ADJUDGED that the petition is granted to the extent that the determination with respect to specifications 14, 18, 40, and 41, is annulled and those specifications are dismissed;  as so modified, the determination is confirmed, the petition is otherwise denied, and the proceeding is otherwise dismissed, on the merits, with costs to the respondents.

The petitioner, a receptionist at the respondent Westchester County Department of Environmental Facilities, was charged, inter alia, with arriving late to work on 35 occasions over a period of 15 months, and with having failed to call in ahead of time on four of those 35 occasions.

Contrary to the petitioner's contention, the hearing officer properly admitted into evidence time sheets indicating the dates and times the petitioner was late to work.

 The petitioner contends that her tardiness was due to arthritic knees, which constituted a disability under the Americans with Disabilities Act (hereinafter ADA) (42 USC § 12101 et seq.), thus entitling her to a reasonable accommodation, which her employer failed to provide.   However, the petitioner did not present any medical evidence to substantiate her claim that she suffers from a “physical impairment” such as arthritis (42 USC § 12102[2] ).   Further, the petitioner failed to demonstrate that any alleged physical disability she suffers from substantially limits her ability to walk as she is able to walk “anywhere from four to ․ six blocks” during her commute to work (see Potenza v. City of New York Dept. of Transp., 2001 WL 1267172, 2001 U.S. Dist. LEXIS 24059 [S.D.N.Y.2001], affd. 365 F.3d 165;  Hazeldine v. Beverage Media, Ltd., 954 F.Supp. 697, 703-704;  Graver v. National Eng'g Co., 1995 WL 443944, 1995 U.S. Dist.

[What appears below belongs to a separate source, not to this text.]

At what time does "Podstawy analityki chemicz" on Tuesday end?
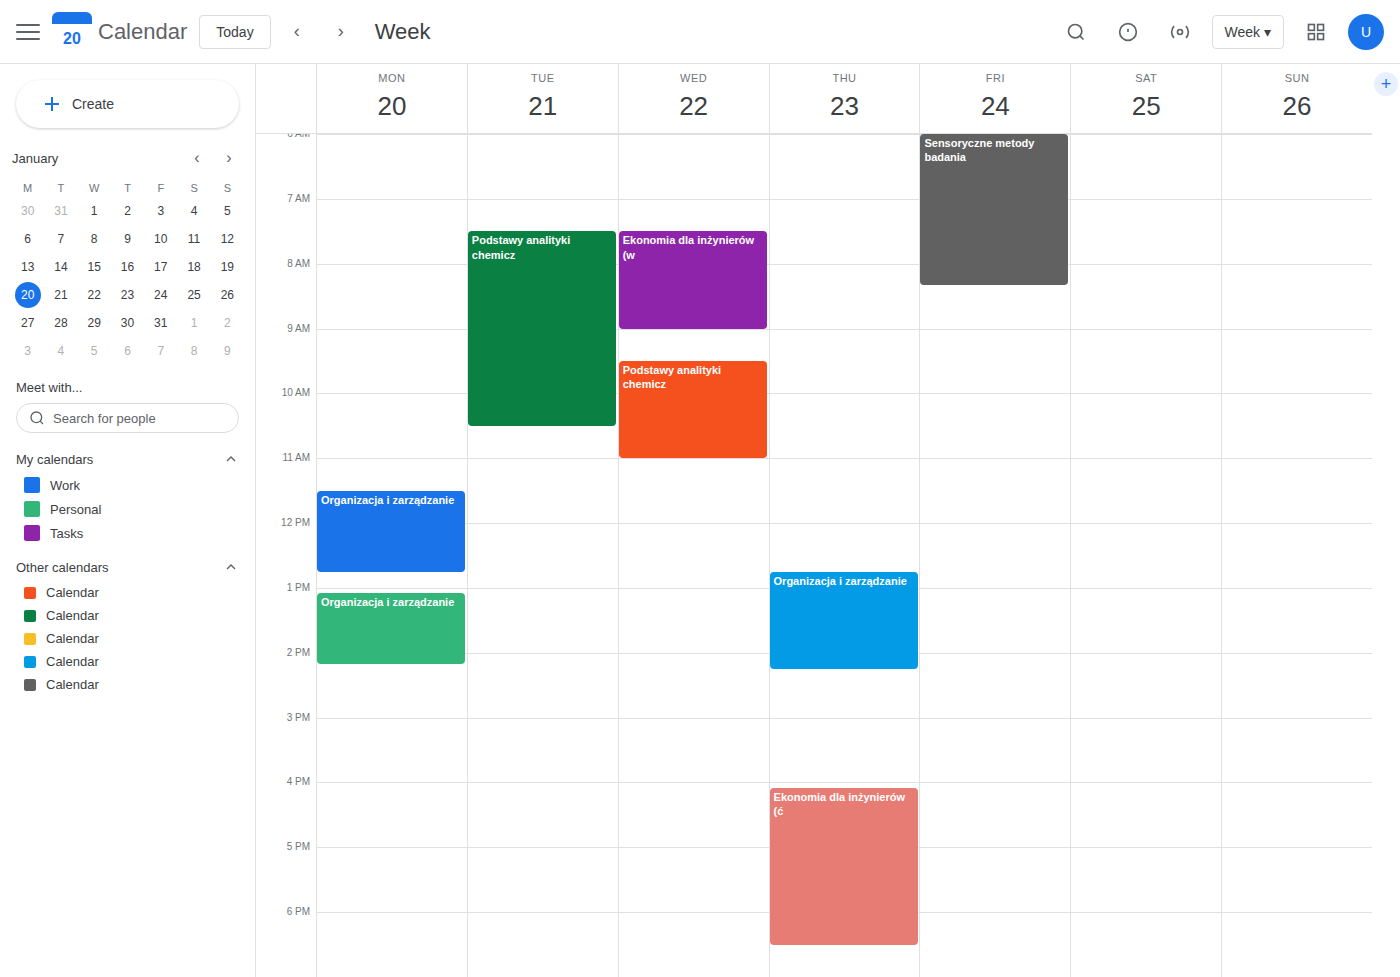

LEXIS 10405 [N.D.Ill.1995] ).   Finally, there was no evidence that during the period in question the petitioner informed her employer of her alleged disability or that she requested a reasonable accommodation within the workplace (see Hammon v. DHL Airways, Inc., 165 F.3d 441, 450;  Walker v. Connetquot Cent. School Dist. of Islip Cent., 2000 WL 821745, 2000 U.S.App. LEXIS 14620 [2d Cir.2000] ).

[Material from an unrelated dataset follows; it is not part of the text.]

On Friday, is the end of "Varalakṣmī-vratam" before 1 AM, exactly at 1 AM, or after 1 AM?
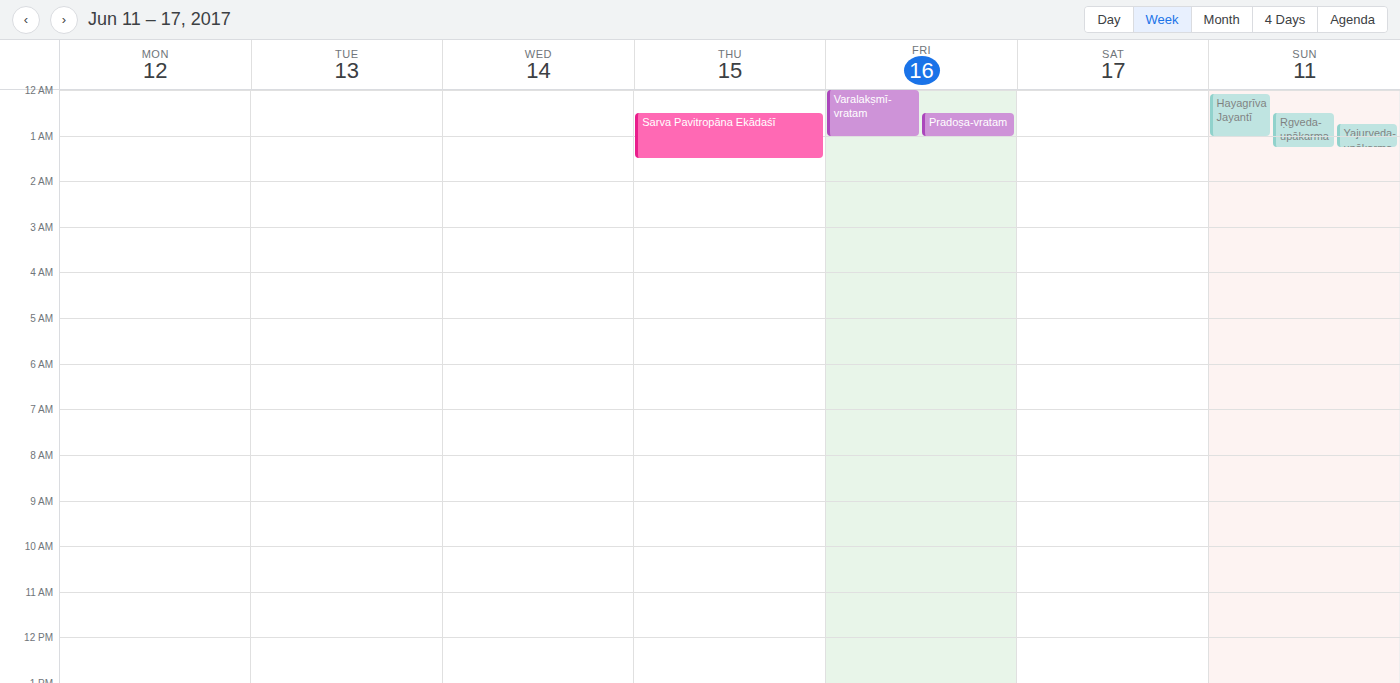
1:00 AM -- exactly at 1 AM, on the 1 AM line.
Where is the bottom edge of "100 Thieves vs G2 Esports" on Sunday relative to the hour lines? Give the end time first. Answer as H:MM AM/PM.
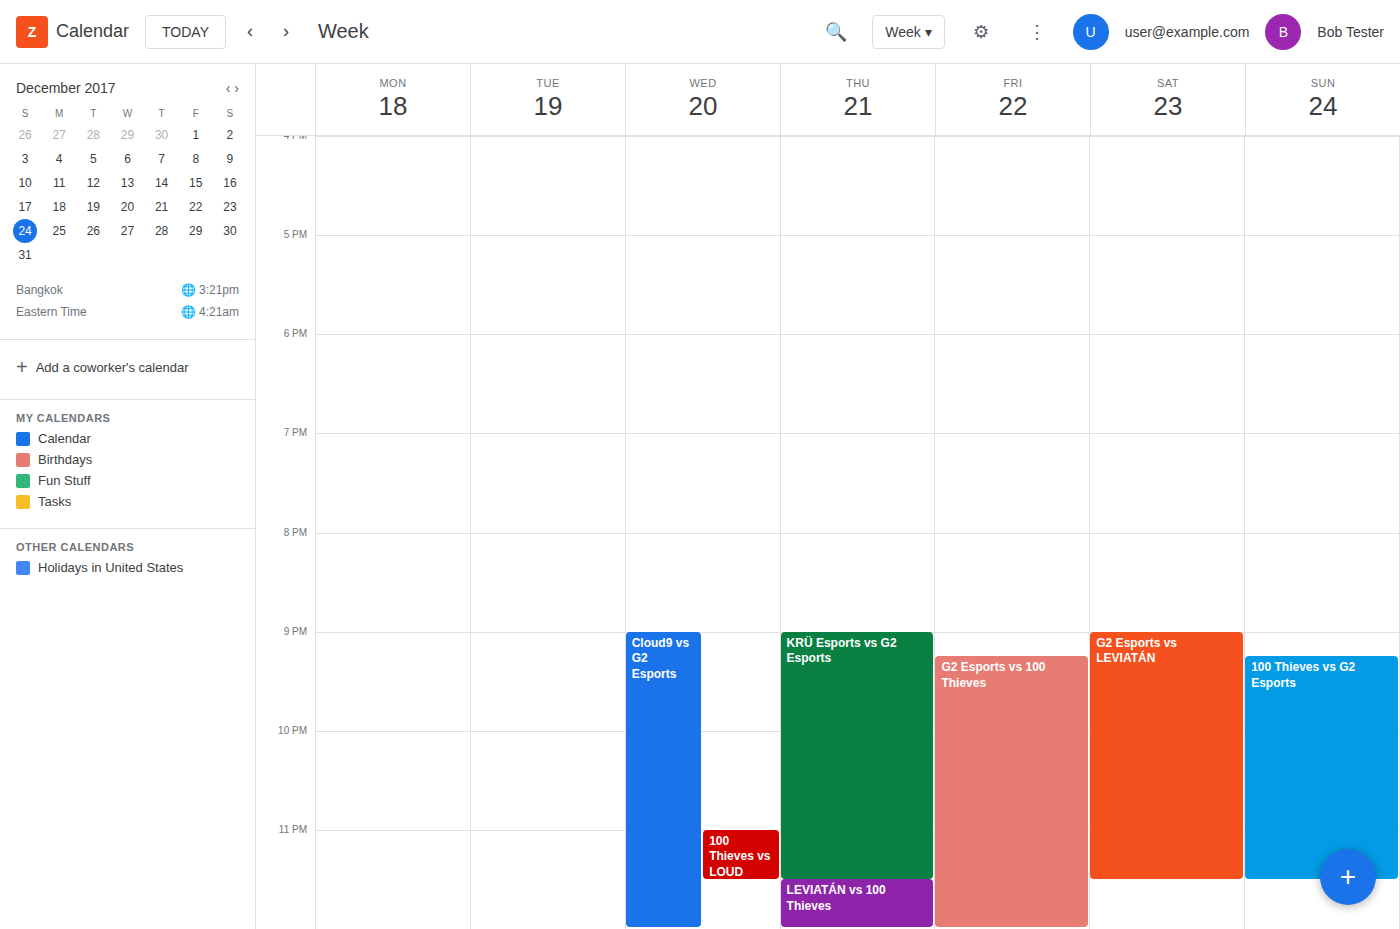
11:30 PM -- halfway between the 11 PM and 12 AM lines.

 In order to annul an administrative determination, a court must conclude that the record lacks substantial evidence to support the determination (see Matter of Silberfarb v. Board of Coop. Educ. Servs., Third Supervisory Dist., Suffolk County, 60 N.Y.2d 979, 981, 471 N.Y.S.2d 257, 459 N.E.2d 482). The respondents correctly concede that specification 40 is unsupported by substantial evidence.   Therefore, we dismiss that specification (see Matter of Hoyer v. Coombe, 224 A.D.2d 879, 880, 638 N.Y.S.2d 514). We also dismiss specifications 14 and 18, as the petitioner presented evidence that she had been granted sick leave to attend a doctor's appointment on those dates.   However, the remaining specifications, with the exception of specification 41, are supported by substantial evidence (see 300 Gramatan Ave. Assoc. v. State Div. of Human Rights, 45 N.Y.2d 176, 180, 408 N.Y.S.2d 54, 379 N.E.2d 1183).   Specification 41 must be dismissed as duplicative of those charges supported by substantial evidence (see Matter of Thomas v. Selsky, 23 A.D.3d 868, 869, 804 N.Y.S.2d 148).

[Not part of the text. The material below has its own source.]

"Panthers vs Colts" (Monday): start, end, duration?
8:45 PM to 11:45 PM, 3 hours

 The penalty imposed is not so disproportionate as to shock the judicial conscience as a matter of law (see Matter of Rutkunas v. Stout, 8 N.Y.3d 897, 899, 834 N.Y.S.2d 73, 865 N.E.2d 1239;  Matter of Pell v. Board of Educ. of Union Free School Dist. No. 1 of Towns of Scarsdale & Mamaroneck, Westchester County, 34 N.Y.2d 222, 233, 356 N.Y.S.2d 833, 313 N.E.2d 321;  Matter of Thomas v. County of Rockland, Dept. of Hosps., 55 A.D.3d 745, 865 N.Y.S.2d 661).